Brief: Repeat verbatim the lines of the data below, beginning with the line containing "AWARD FOR ACHIEVEMENT IN EEO" and continuing to the end.

- Opening Delimiter -

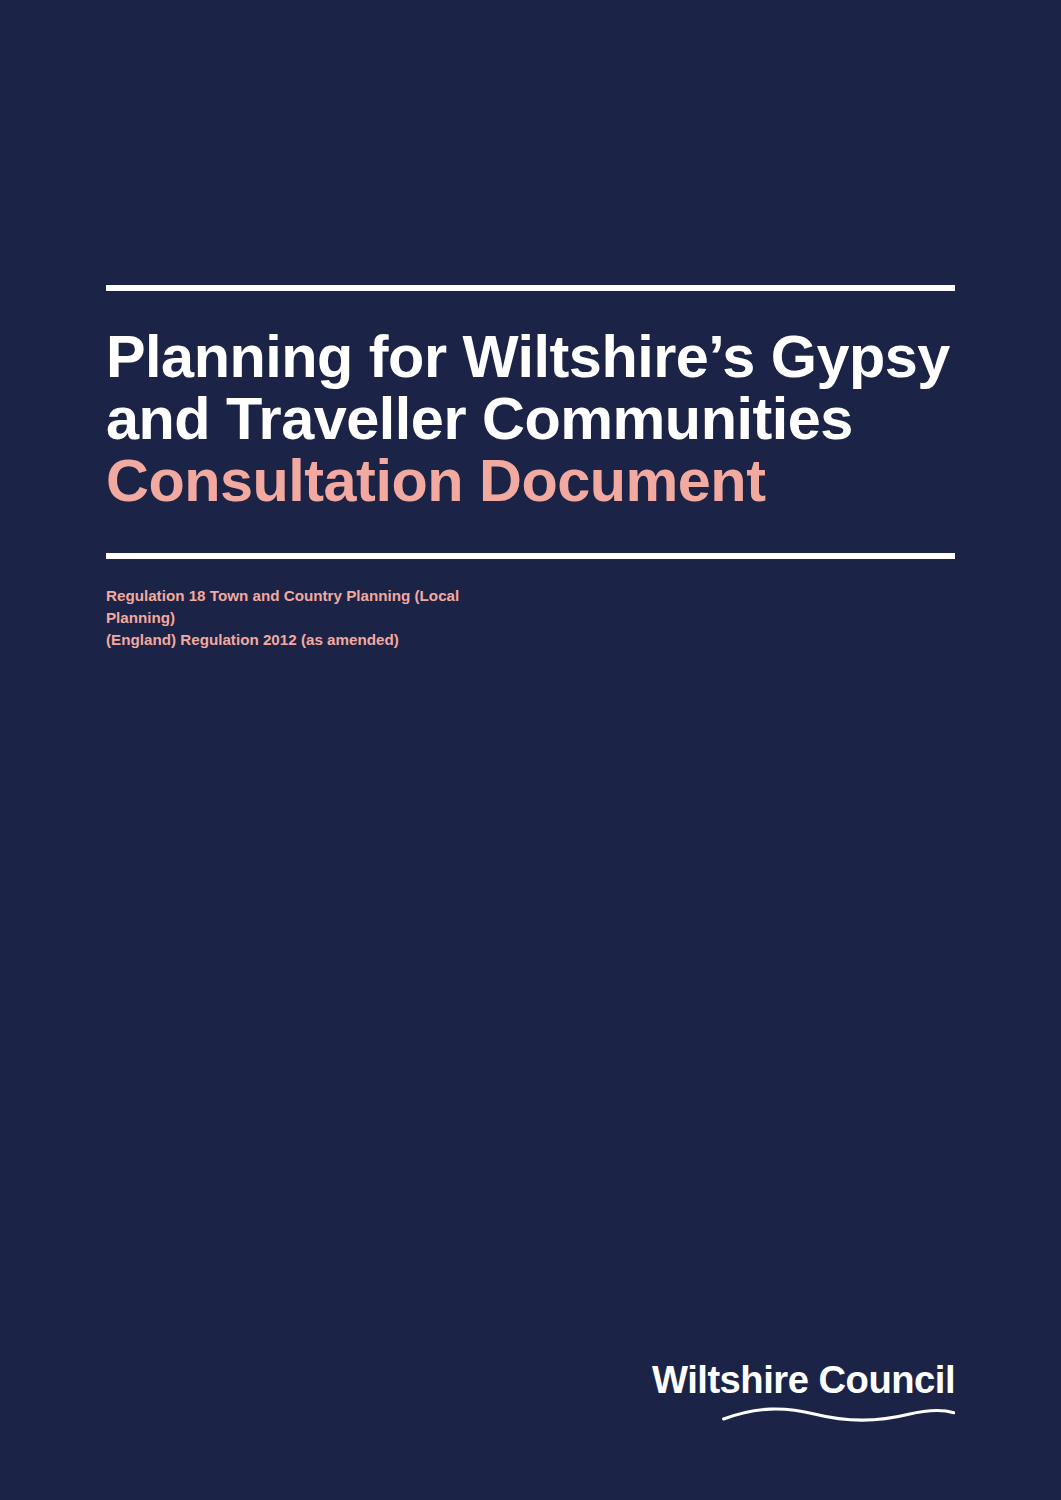Planning for Wiltshire’s Gypsy and Traveller Communities Consultation Document
Regulation 18 Town and Country Planning (Local Planning)
(England) Regulation 2012 (as amended)
Wiltshire Council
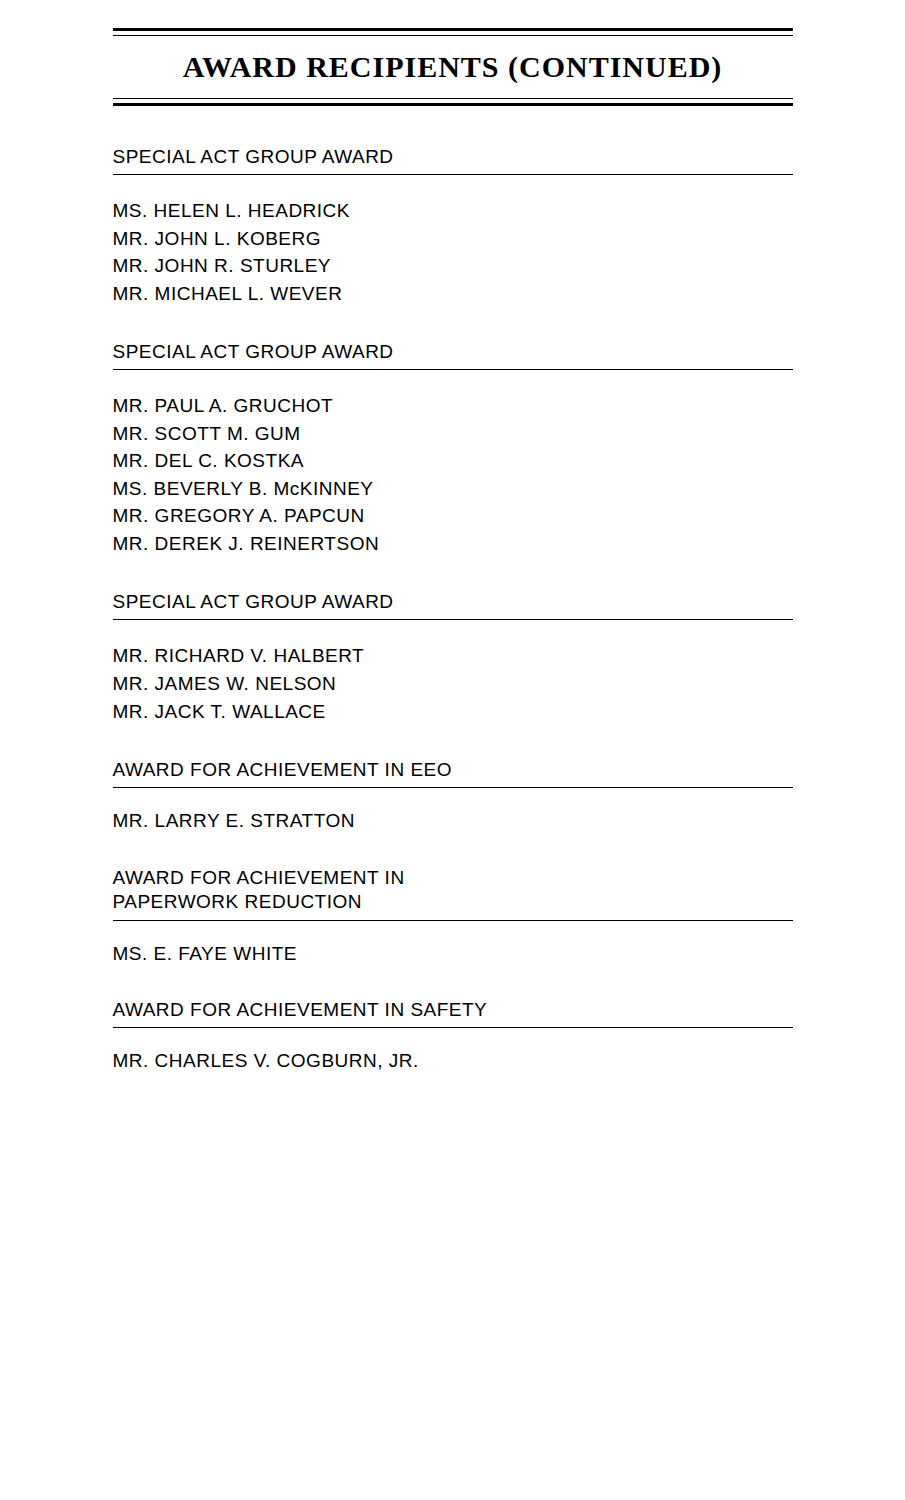AWARD RECIPIENTS (CONTINUED)
SPECIAL ACT GROUP AWARD
MS. HELEN L. HEADRICK
MR. JOHN L. KOBERG
MR. JOHN R. STURLEY
MR. MICHAEL L. WEVER
SPECIAL ACT GROUP AWARD
MR. PAUL A. GRUCHOT
MR. SCOTT M. GUM
MR. DEL C. KOSTKA
MS. BEVERLY B. McKINNEY
MR. GREGORY A. PAPCUN
MR. DEREK J. REINERTSON
SPECIAL ACT GROUP AWARD
MR. RICHARD V. HALBERT
MR. JAMES W. NELSON
MR. JACK T. WALLACE
AWARD FOR ACHIEVEMENT IN EEO
MR. LARRY E. STRATTON
AWARD FOR ACHIEVEMENT IN
PAPERWORK REDUCTION
MS. E. FAYE WHITE
AWARD FOR ACHIEVEMENT IN SAFETY
MR. CHARLES V. COGBURN, JR.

- Closing Delimiter -

Answer area:
AWARD FOR ACHIEVEMENT IN EEO
MR. LARRY E. STRATTON
AWARD FOR ACHIEVEMENT IN
PAPERWORK REDUCTION
MS. E. FAYE WHITE
AWARD FOR ACHIEVEMENT IN SAFETY
MR. CHARLES V. COGBURN, JR.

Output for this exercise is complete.